Over a sizable Katherine Gregg article on page A4 of today’s Providence Journal hovers the headline, “GOP-led group questions ‘objectivity’ of bridge toll study.” The “GOP-led group” is the RI Center for Freedom & Prosperity (for which this writer is research director), and the press release at issue drew on the Center’s experience with REMI economic modeling.
The Center met with economic modeling company in 2013 to compare REMI with the RI-STAMP model from the Beacon Hill Institute, which the Center was using to make predictions about the effect of eliminating the state’s sales tax. During that conversation, representatives from REMI stated that government spending is “more locally impactful” than private-sector spending, with one going so far as to suggest that doubling the sales tax would likely have a positive economic effect. (More on this later today.)
In making this a partisan issue, the Providence Journal is arguably covering for Democrat Governor Gina Raimondo. After all, economic questions are complicated enough that transforming the debate into little more than a partisan spat can ensure that the public tunes out and politicians can simply dismiss opposing views. Especially in this case, where opposition to Raimondo’s toll-and-borrow infrastructure plan is most likely to come from her fellow Democrats in the General Assembly, painting opposition as Republican is clearly helpful to Raimondo’s cause.

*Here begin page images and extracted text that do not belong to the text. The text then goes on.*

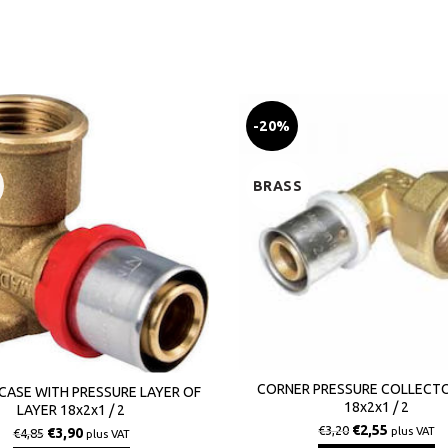
-20%
BRASS
CORNER PRESSURE COLLECT
CASE WITH PRESSURE LAYER OF
18x2x1 / 2
LAYER 18x2x1 / 2
€
2,55
€
3,20
plus VAT
€
3,90
€
4,85
plus VAT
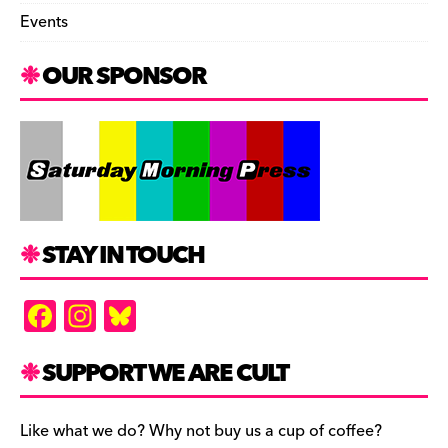
Events
OUR SPONSOR
STAY IN TOUCH
F
In
Bl
a
st
u
c
a
es
SUPPORT WE ARE CULT
e
gr
k
b
a
y
Like what we do? Why not buy us a cup of coffee?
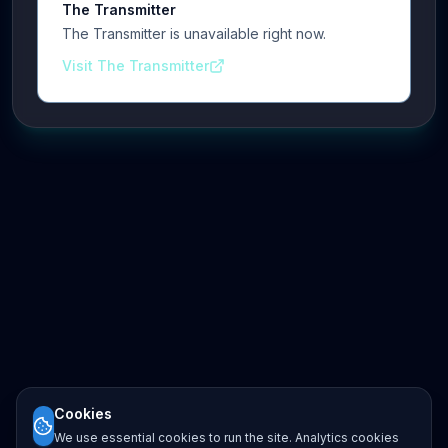
The Transmitter
The Transmitter is unavailable right now.
Visit The Transmitter
Cookies
We use essential cookies to run the site. Analytics cookies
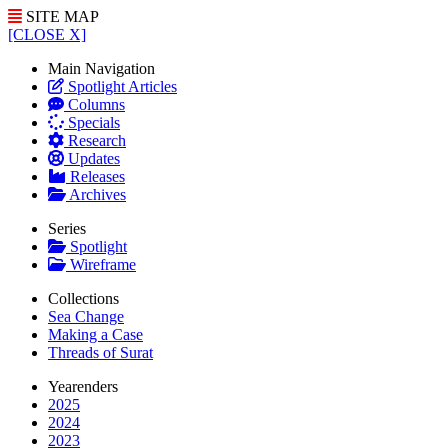
SITE MAP
[CLOSE X]
Main Navigation
Spotlight Articles
Columns
Specials
Research
Updates
Releases
Archives
Series
Spotlight
Wireframe
Collections
Sea Change
Making a Case
Threads of Surat
Yearenders
2025
2024
2023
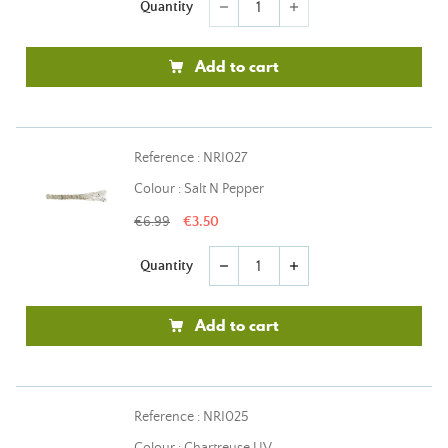
Quantity
remove
add
Add to cart
Reference : NRI027
Colour : Salt N Pepper
€6.99
€3.50
Quantity
remove
add
Add to cart
Reference : NRI025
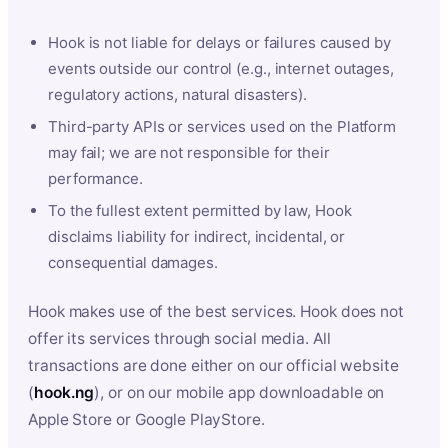
Hook is not liable for delays or failures caused by
events outside our control (e.g., internet outages,
regulatory actions, natural disasters).
Third-party APIs or services used on the Platform
may fail; we are not responsible for their
performance.
To the fullest extent permitted by law, Hook
disclaims liability for indirect, incidental, or
consequential damages.
Hook makes use of the best services. Hook does not
offer its services through social media. All
transactions are done either on our official website
(
hook.ng
), or on our mobile app downloadable on
Apple Store or Google PlayStore.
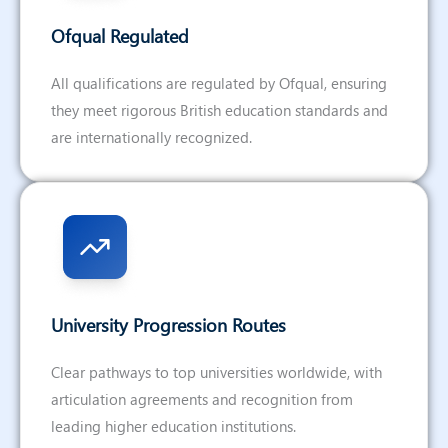
Ofqual Regulated
All qualifications are regulated by Ofqual, ensuring
they meet rigorous British education standards and
are internationally recognized.
University Progression Routes
Clear pathways to top universities worldwide, with
articulation agreements and recognition from
leading higher education institutions.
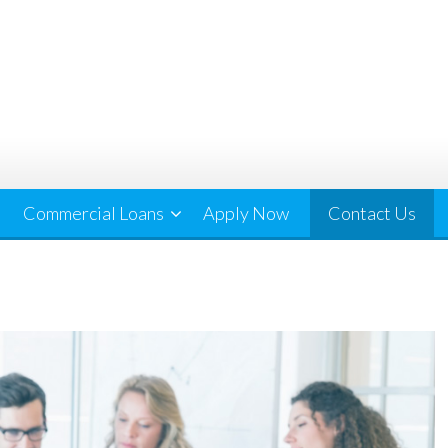
Commercial Loans
Apply Now
Contact Us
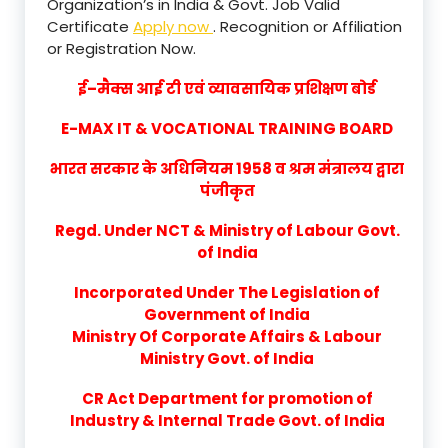
Organization’s in India & Govt. Job Valid
Certificate
Apply now
. Recognition or Affiliation
or Registration Now.
ई–मैक्स आई टी एवं व्यावसायिक प्रशिक्षण बोर्ड
E-MAX IT & VOCATIONAL TRAINING BOARD
भारत सरकार के अधिनियम 1958 व श्रम मंत्रालय द्वारा
पंजीकृत
Regd. Under NCT & Ministry of Labour Govt.
of India
Incorporated Under The Legislation of
Government of India
Ministry Of Corporate Affairs & Labour
Ministry Govt. of India
CR Act Department for promotion of
Industry & Internal Trade Govt. of India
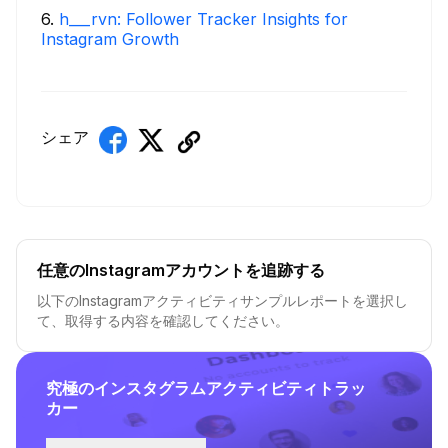
6
.
h___rvn: Follower Tracker Insights for
Instagram Growth
シェア
任意のInstagramアカウントを追跡する
以下のInstagramアクティビティサンプルレポートを選択し
て、取得する内容を確認してください。
究極のインスタグラムアクティビティトラッ
カー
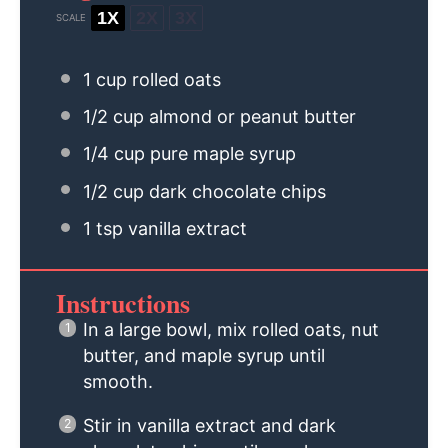
1X
2X
3X
SCALE
1 cup
rolled oats
1/2 cup
almond or peanut butter
1/4 cup
pure maple syrup
1/2 cup
dark chocolate chips
1 tsp
vanilla extract
Instructions
In a large bowl, mix rolled oats, nut
butter, and maple syrup until
smooth.
Stir in vanilla extract and dark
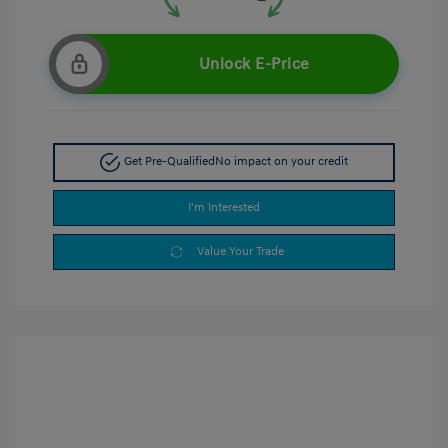
Unlock E-Price
Get Pre-Qualified
No impact on your credit
I'm Interested
Value Your Trade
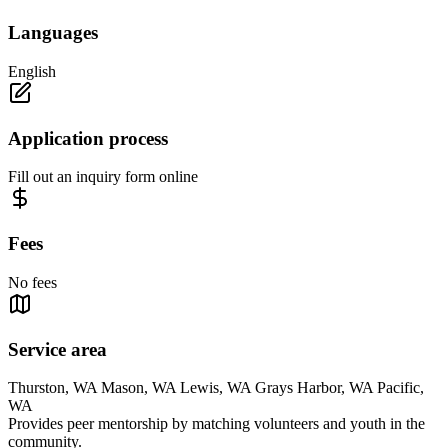
Languages
English
Application process
Fill out an inquiry form online
Fees
No fees
Service area
Thurston, WA Mason, WA Lewis, WA Grays Harbor, WA Pacific,
WA
Provides peer mentorship by matching volunteers and youth in the
community.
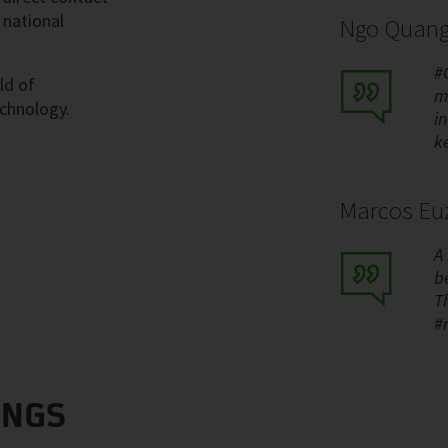
 national
Ngo Quang
#
ld of
m
echnology.
i
k
Marcos Euz
A
be
T
#
INGS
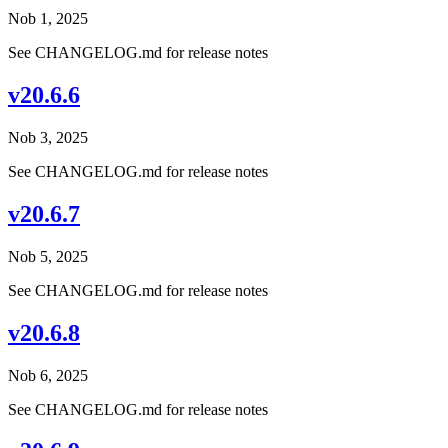
Nob 1, 2025
See CHANGELOG.md for release notes
v20.6.6
Nob 3, 2025
See CHANGELOG.md for release notes
v20.6.7
Nob 5, 2025
See CHANGELOG.md for release notes
v20.6.8
Nob 6, 2025
See CHANGELOG.md for release notes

More importantly, the Providence Journal is building a bit of a partisan pattern in this regard. For an August 12 story about a study that the Brookings Institution is conducting of the Rhode Island economy, the Journal used the benign headline, “Think tank to conduct $1.3M economic study.” Reporter Jennifer Bogdan lists the groups and individuals funding the study, but she doesn’t mention that they are all political donors to Raimondo, including the Rhode Island Foundation via its director Neil Steinberg. With the exception of a $250 donation to Donald Carcieri in 2002, Steinberg’s $9,025 in political donations have gone exclusively to Democrats. The other Brookings backers have similar records.
Bogdan also allows Brookings Policy Director Mark Muro get away with saying merely that “Governor Raimondo’s administration has been made aware of the study.” Emails readily available via open records requests prove that the administration’s relationship with the think tank is much closer than Bogdan’s passive-voice statement would imply. In May, the governor attended and spoke to the Brookings Board of Trustees meeting, after which Brookings Director of Special Initiatives Ellen Ochs emailed Raimondo’s office to say that she’s “a superstar.”
In the weeks leading up to announcement of the study, the communications show that the governor’s office coordinated the announcement with Brookings, including a review of each other’s press release. An original version of the press release from the governor’s office includes a subhead presenting the study in terms of Raimondo’s “Engag[ing] Brookings to Identify Key Opportunities for Rhode Island’s Future Economic Growth.”
The emails also include references to other work that Brookings has done elsewhere. As with REMI, there can be little doubt that the governor knows exactly what sorts of ideological assumptions and conclusions the study will prove to contain. Inquisitive journalists might question whether the governor’s studies are really objective, open-ended investigations that might force her to rethink her approach to economic development or are simply expensive political cover meant to reinforce her pre-determined conclusions.
In short, when it comes to Governor Raimondo, her big-money backers, and progressive think tanks, Providence Journal reportage takes a see-no-connection approach. When it comes to government outsiders, like the RI Center for Freedom & Prosperity, that are attempting to ensure that Rhode Islanders aren’t played by their government, no connection is too tenuous to transform into a headline.
There is simply no truth to the assertion that the RI Center for Freedom & Prosperity is led by the GOP. That is a lie. (If the same Republican board members of the Center were also on a board for a local charity putting together a food drive, one wonders whether the Providence Journal headline would be “GOP-led group works to feed the poor.”)
At the same time, the Brookings study and those funding it expose an elite inner circle stretching from Washington, D.C., through New York City, to the governor’s office, working to manipulate the public and transform Rhode Island to match a political and ideological vision.
Readers of the Providence Journal should consider the possibility that the inner circle encompasses Fountain St., too.